» **EXERCISE DIRECTIONS**
Extract the text from each item below line by line, keeping every line unchanged.

» **EXTRACTED DATA**
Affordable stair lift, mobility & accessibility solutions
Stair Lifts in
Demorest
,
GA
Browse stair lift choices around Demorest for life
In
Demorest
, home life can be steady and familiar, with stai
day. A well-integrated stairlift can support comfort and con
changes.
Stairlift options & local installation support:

» **OUTPUT FOR THIS EXERCISE**
Affordable stair lift, mobility & accessibility solutions
Stair Lifts in
Demorest
,
GA
Browse stair lift choices around Demorest for life
In
Demorest
, home life can be steady and familiar, with stai
day. A well-integrated stairlift can support comfort and con
changes.
Stairlift options & local installation support:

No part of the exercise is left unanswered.